多頻度小口


【概要】
多頻度小口とは、少量の荷物を高い頻度で配送・納品する物流形態のことです。主に小売業の在庫削減や欠品防止を目的に普及しましたが、輸送効率の低下や配送側の負担増が課題となっています。

【詳細説明】
この仕組みは、ジャストインタイム(JIT)の考え方に基づき、小売業の店舗スペースや在庫コストを最小化するために発展しました。小売側にとっては、必要な時に必要な分だけ商品を仕入れられるため、過剰在庫や廃棄ロスを防ぎ、限られた売り場を有効活用できるメリットがあります。
一方で、出荷・配送を担うメーカーや卸売業者、物流事業者にとっては大きな負担となります。

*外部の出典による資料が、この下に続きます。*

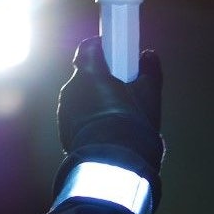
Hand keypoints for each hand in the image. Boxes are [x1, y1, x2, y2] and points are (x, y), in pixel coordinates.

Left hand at [57, 36, 164, 173]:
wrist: (113, 164)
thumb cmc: (132, 124)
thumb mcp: (149, 95)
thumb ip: (149, 70)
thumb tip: (149, 55)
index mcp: (89, 73)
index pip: (89, 48)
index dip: (102, 48)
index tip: (116, 54)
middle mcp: (71, 88)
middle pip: (86, 74)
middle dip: (102, 78)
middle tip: (124, 88)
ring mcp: (65, 111)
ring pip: (81, 97)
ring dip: (96, 100)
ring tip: (118, 116)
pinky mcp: (64, 131)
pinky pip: (77, 117)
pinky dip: (90, 119)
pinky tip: (108, 131)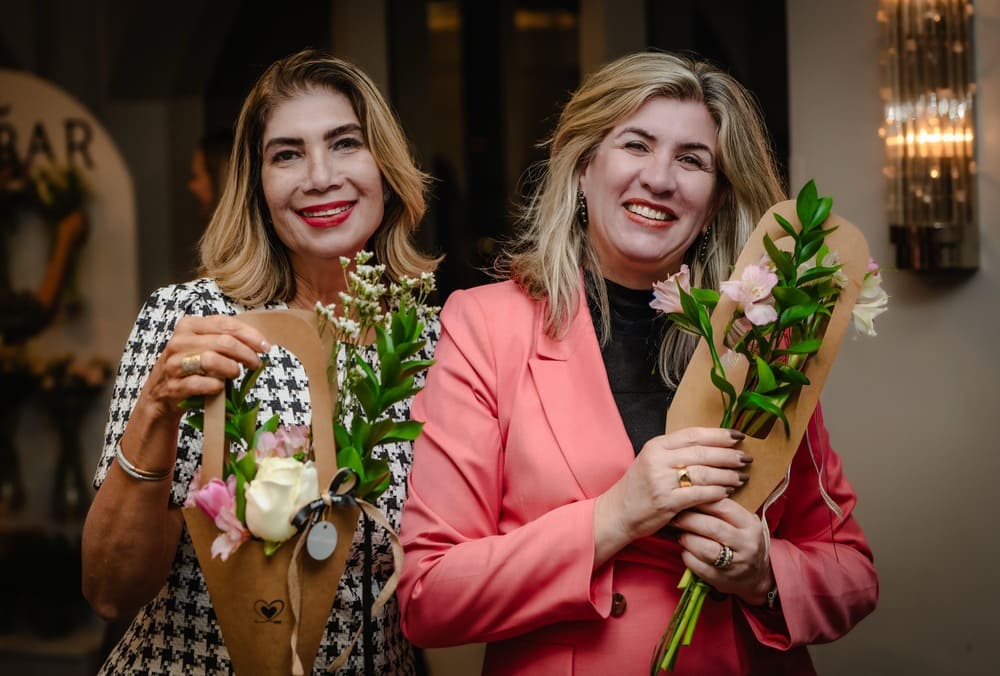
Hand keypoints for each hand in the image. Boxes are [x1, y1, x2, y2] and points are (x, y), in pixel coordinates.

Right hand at [138, 315, 270, 422]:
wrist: (161, 393)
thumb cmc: (191, 366)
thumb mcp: (205, 345)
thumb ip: (227, 339)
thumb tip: (260, 343)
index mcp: (189, 325)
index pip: (225, 324)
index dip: (250, 335)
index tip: (265, 347)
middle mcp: (179, 341)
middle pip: (223, 342)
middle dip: (246, 354)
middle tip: (255, 364)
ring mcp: (173, 364)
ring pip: (211, 360)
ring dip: (231, 369)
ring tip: (236, 374)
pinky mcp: (173, 386)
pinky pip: (201, 383)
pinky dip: (216, 386)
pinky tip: (220, 387)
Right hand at [593, 427, 749, 565]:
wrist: (618, 512)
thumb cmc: (639, 487)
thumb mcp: (652, 461)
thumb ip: (676, 452)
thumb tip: (712, 445)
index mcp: (656, 445)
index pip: (693, 434)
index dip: (718, 434)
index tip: (738, 436)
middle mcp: (658, 460)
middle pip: (702, 452)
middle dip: (728, 455)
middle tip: (746, 459)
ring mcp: (661, 481)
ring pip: (703, 473)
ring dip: (726, 475)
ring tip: (741, 477)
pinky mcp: (666, 502)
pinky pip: (699, 494)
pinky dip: (716, 493)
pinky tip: (727, 493)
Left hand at [673, 498, 772, 604]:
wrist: (755, 577)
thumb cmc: (742, 542)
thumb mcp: (742, 523)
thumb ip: (723, 509)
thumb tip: (693, 492)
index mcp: (750, 525)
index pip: (724, 507)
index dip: (702, 500)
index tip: (686, 496)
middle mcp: (746, 544)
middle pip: (712, 527)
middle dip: (689, 519)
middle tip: (675, 516)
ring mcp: (735, 564)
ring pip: (704, 548)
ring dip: (686, 538)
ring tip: (679, 533)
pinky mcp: (721, 579)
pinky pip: (697, 566)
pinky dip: (686, 555)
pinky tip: (685, 549)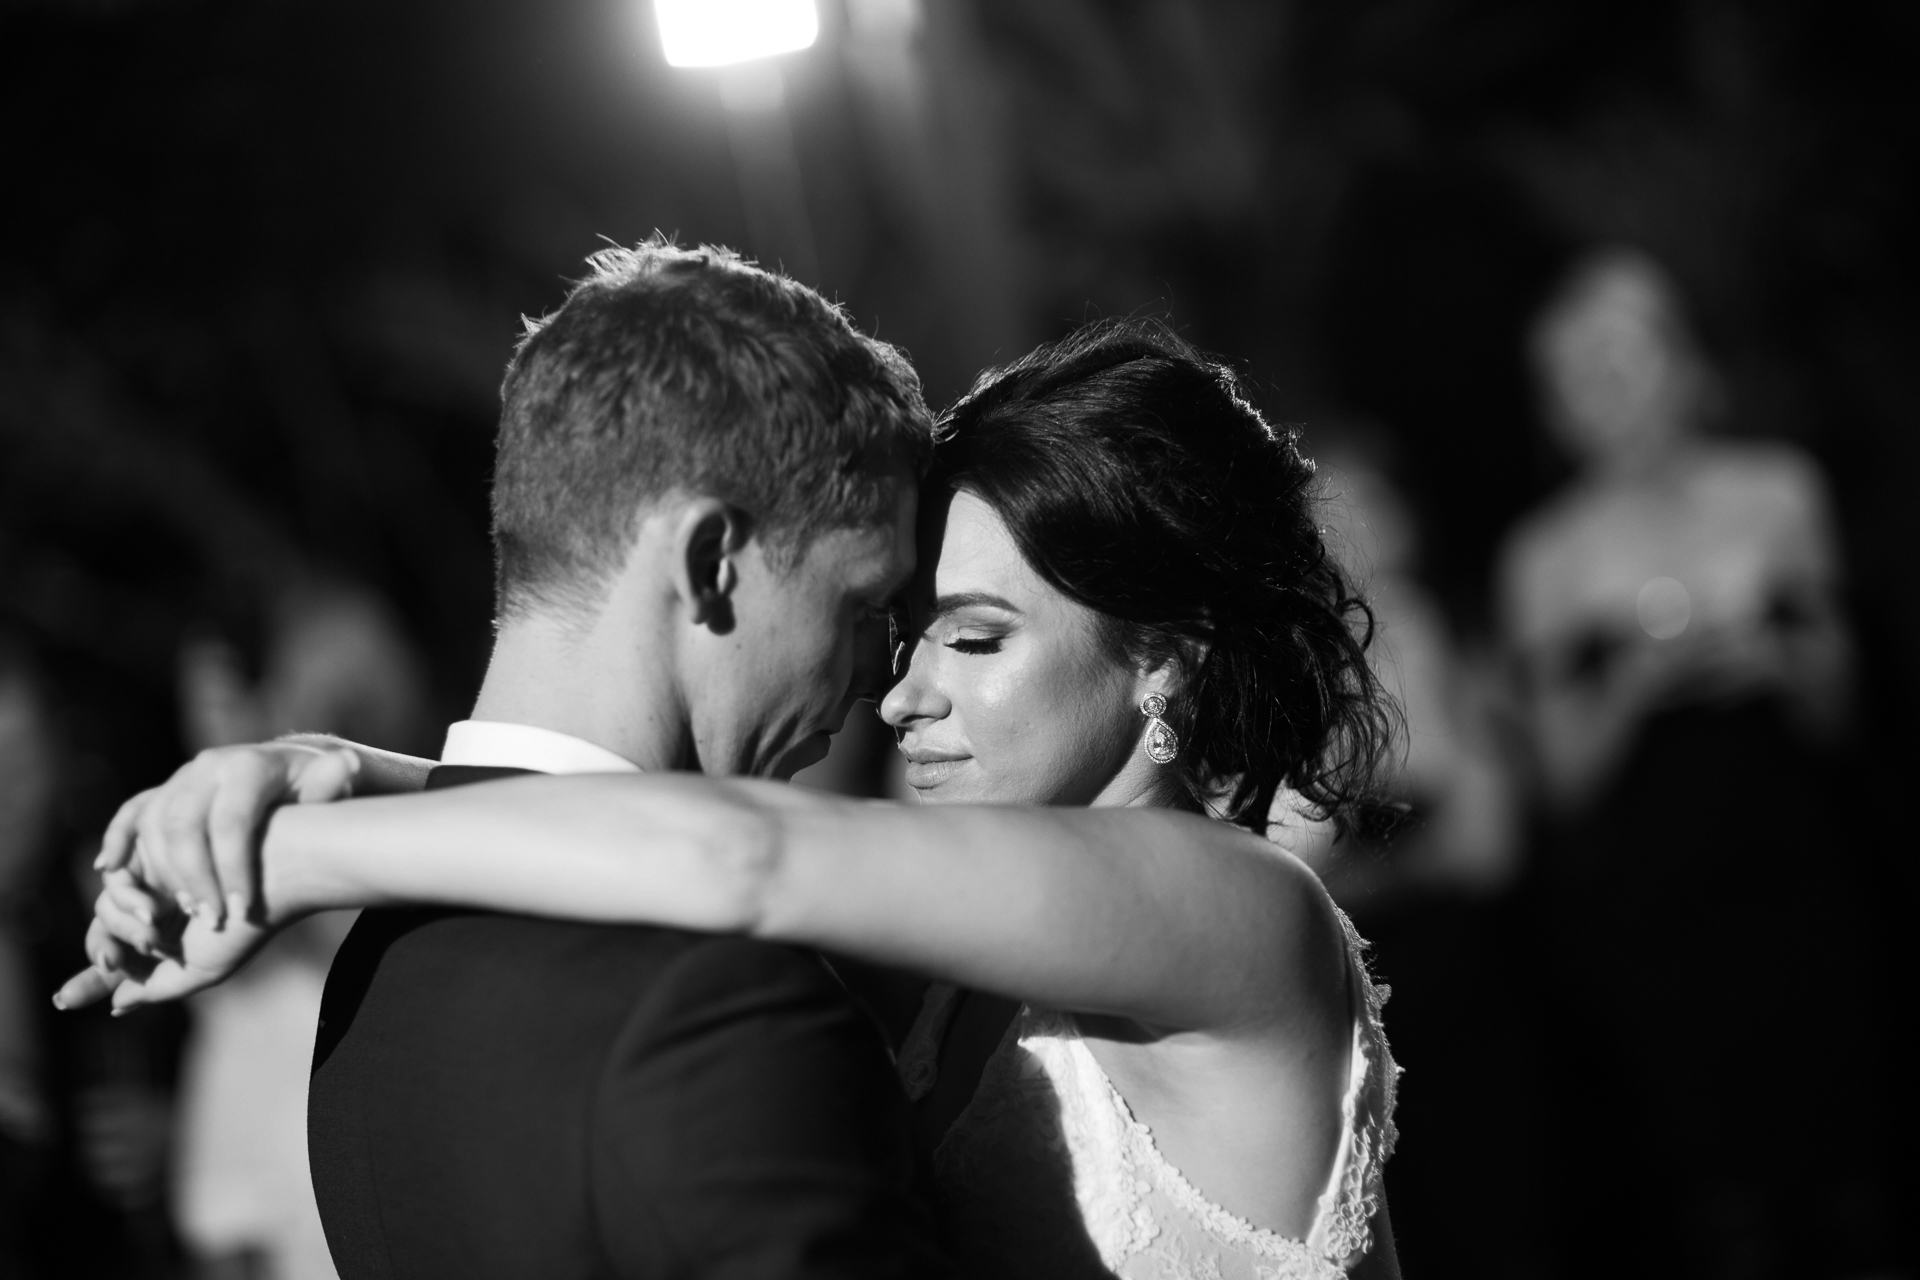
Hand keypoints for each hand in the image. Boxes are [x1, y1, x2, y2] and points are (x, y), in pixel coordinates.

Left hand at [54, 871, 273, 1011]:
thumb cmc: (247, 925)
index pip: (119, 962)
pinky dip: (125, 899)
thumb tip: (115, 1002)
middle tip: (120, 959)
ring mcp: (152, 880)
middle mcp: (156, 909)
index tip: (64, 1000)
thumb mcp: (204, 970)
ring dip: (122, 929)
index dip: (90, 980)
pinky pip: (115, 882)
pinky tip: (151, 911)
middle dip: (107, 950)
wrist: (274, 873)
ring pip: (106, 912)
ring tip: (154, 936)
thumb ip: (158, 986)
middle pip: (105, 936)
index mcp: (168, 939)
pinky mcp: (149, 851)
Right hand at [95, 740, 360, 927]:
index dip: (234, 869)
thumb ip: (334, 782)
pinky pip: (131, 812)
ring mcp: (181, 778)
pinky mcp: (164, 791)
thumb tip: (344, 768)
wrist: (290, 765)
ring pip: (153, 825)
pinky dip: (116, 839)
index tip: (244, 912)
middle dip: (193, 879)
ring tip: (179, 915)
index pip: (232, 822)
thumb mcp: (332, 783)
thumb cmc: (315, 786)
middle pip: (184, 826)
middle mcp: (207, 768)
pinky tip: (110, 870)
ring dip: (159, 873)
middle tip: (210, 921)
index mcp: (249, 767)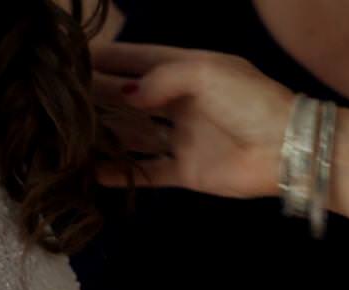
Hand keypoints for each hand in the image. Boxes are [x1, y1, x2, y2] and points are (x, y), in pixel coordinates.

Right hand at [90, 42, 292, 198]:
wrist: (285, 148)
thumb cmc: (250, 102)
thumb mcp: (205, 73)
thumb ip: (161, 79)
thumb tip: (126, 94)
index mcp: (189, 70)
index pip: (140, 61)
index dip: (109, 58)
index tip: (75, 58)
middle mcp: (182, 102)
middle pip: (132, 98)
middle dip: (100, 94)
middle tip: (63, 96)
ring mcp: (183, 137)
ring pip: (135, 134)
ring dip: (106, 132)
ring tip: (71, 133)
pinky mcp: (186, 169)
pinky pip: (147, 171)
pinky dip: (120, 173)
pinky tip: (92, 172)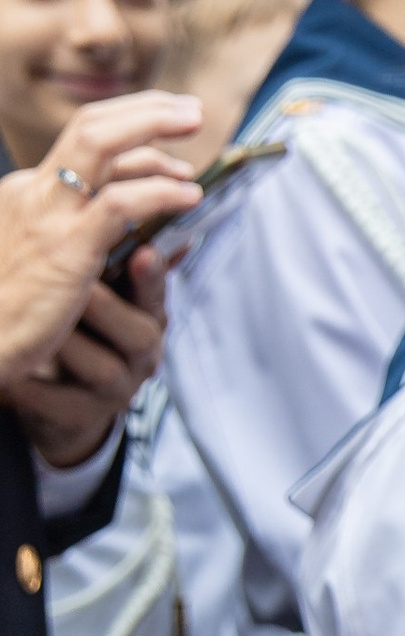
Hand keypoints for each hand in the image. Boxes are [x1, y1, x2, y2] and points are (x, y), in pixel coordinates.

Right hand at [0, 93, 201, 445]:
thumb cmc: (13, 313)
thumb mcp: (50, 263)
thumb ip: (90, 240)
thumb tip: (148, 234)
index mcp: (28, 192)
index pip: (84, 142)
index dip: (133, 129)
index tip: (171, 130)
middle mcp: (34, 192)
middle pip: (92, 127)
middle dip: (147, 111)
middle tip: (191, 110)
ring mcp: (48, 216)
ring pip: (102, 146)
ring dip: (155, 131)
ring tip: (198, 131)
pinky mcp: (65, 248)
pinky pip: (119, 205)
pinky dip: (159, 192)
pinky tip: (189, 196)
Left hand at [15, 247, 168, 467]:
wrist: (61, 398)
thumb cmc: (80, 333)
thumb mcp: (105, 296)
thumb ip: (120, 259)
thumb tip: (154, 220)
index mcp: (147, 316)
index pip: (155, 292)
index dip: (152, 275)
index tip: (144, 253)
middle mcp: (142, 354)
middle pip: (136, 330)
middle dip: (99, 305)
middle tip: (72, 289)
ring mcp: (118, 388)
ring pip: (99, 364)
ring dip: (63, 344)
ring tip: (36, 328)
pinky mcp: (86, 415)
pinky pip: (61, 398)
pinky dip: (35, 383)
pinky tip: (17, 370)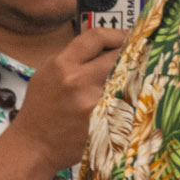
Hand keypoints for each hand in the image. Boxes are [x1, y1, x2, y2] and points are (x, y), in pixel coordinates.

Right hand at [10, 24, 130, 169]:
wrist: (35, 145)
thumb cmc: (41, 108)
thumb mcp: (48, 73)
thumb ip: (74, 57)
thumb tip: (105, 43)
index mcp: (62, 65)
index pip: (96, 37)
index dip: (118, 34)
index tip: (129, 36)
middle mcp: (78, 81)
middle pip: (119, 56)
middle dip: (134, 53)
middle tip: (144, 55)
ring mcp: (94, 102)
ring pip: (129, 79)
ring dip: (136, 77)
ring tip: (141, 77)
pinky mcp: (105, 121)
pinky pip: (128, 102)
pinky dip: (133, 98)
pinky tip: (134, 99)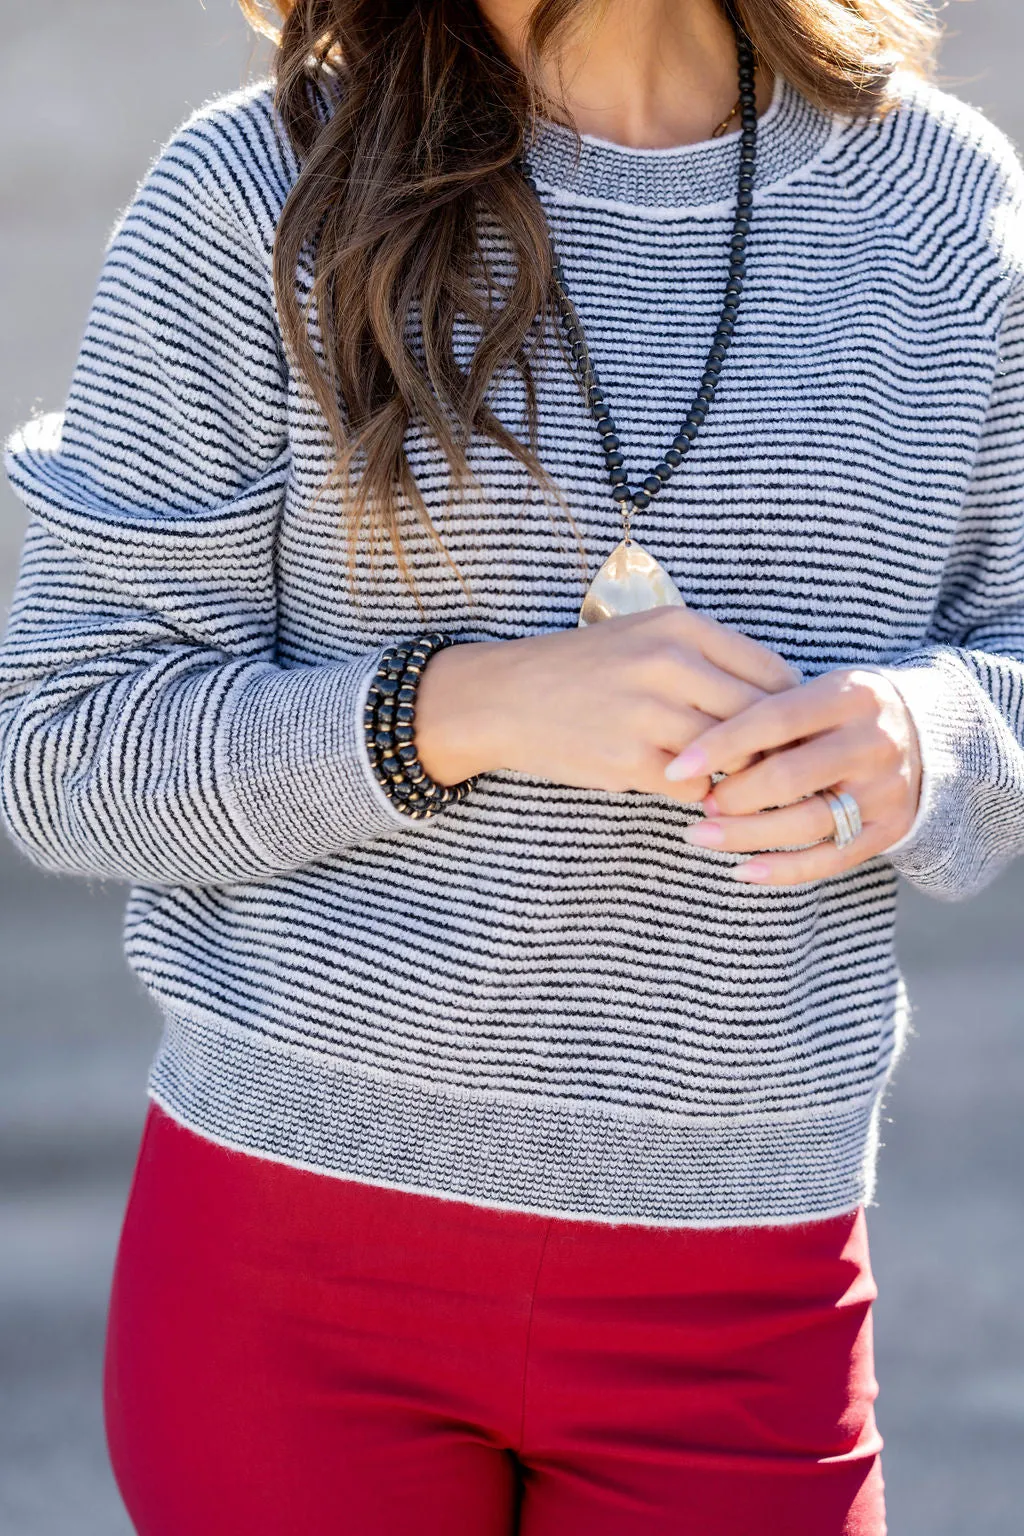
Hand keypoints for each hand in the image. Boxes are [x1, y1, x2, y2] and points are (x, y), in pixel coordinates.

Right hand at [414, 607, 800, 798]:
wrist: (503, 698)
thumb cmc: (584, 670)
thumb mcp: (646, 638)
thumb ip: (710, 661)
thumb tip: (782, 704)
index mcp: (681, 627)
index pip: (774, 672)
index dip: (794, 711)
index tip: (795, 733)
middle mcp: (669, 663)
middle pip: (761, 716)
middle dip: (774, 749)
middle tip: (778, 768)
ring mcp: (648, 712)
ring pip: (732, 756)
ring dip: (736, 776)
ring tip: (731, 781)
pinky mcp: (628, 759)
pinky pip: (693, 787)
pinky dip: (695, 792)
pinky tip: (679, 783)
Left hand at [664, 669, 922, 883]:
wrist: (927, 732)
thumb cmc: (844, 711)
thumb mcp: (818, 690)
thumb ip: (770, 710)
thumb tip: (697, 749)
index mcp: (850, 695)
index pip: (775, 719)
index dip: (722, 744)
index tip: (678, 767)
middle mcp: (873, 741)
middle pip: (790, 776)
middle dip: (735, 795)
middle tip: (700, 803)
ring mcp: (885, 788)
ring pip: (807, 822)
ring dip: (747, 835)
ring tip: (703, 835)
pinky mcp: (890, 828)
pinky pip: (831, 858)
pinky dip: (783, 870)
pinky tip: (742, 871)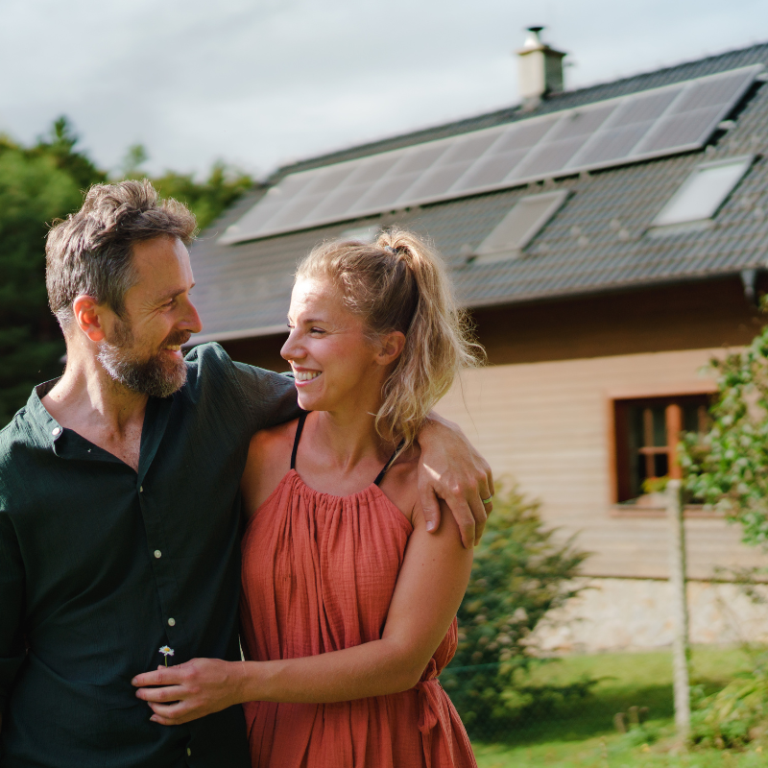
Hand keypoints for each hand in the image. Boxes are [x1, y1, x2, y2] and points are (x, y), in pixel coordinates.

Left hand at [132, 658, 244, 725]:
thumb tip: (158, 671)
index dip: (144, 679)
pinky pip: (176, 720)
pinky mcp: (196, 714)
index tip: (135, 680)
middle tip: (137, 692)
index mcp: (189, 673)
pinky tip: (155, 717)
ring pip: (166, 711)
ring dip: (152, 708)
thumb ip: (177, 668)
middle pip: (160, 695)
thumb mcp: (197, 661)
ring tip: (148, 702)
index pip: (160, 677)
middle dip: (145, 694)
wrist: (235, 683)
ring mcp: (193, 704)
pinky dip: (162, 720)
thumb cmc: (216, 668)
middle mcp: (190, 689)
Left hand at [417, 413, 493, 547]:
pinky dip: (485, 500)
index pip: (467, 524)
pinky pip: (490, 491)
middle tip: (473, 541)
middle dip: (478, 532)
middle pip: (481, 517)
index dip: (468, 538)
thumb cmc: (429, 464)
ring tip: (475, 525)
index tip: (467, 546)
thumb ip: (430, 510)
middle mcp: (472, 486)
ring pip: (487, 504)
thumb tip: (432, 531)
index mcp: (456, 493)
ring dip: (483, 517)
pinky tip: (477, 505)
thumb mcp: (425, 487)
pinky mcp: (486, 469)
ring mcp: (481, 477)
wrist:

積載率の低下による輸送効率の悪化、仕分けや検品といった荷役手間の増加、さらには配送車両の増加に伴うコスト上昇や深刻なドライバー不足を助長するデメリットが生じるため、物流全体のボトルネックとなっています。

【】
物流の「2024年問題」による労働力不足の深刻化や、グリーンロジスティクス(脱炭素)への要求から、従来の多頻度小口配送は見直しを迫られています。AIを活用した共同配送やルート最適化DXにより、積載率を高めつつ運行回数を削減する取り組みが主流です。また、発注頻度の適正化やリードタイムの延長など、持続可能な物流に向けた取引慣行の是正が急速に進んでいます。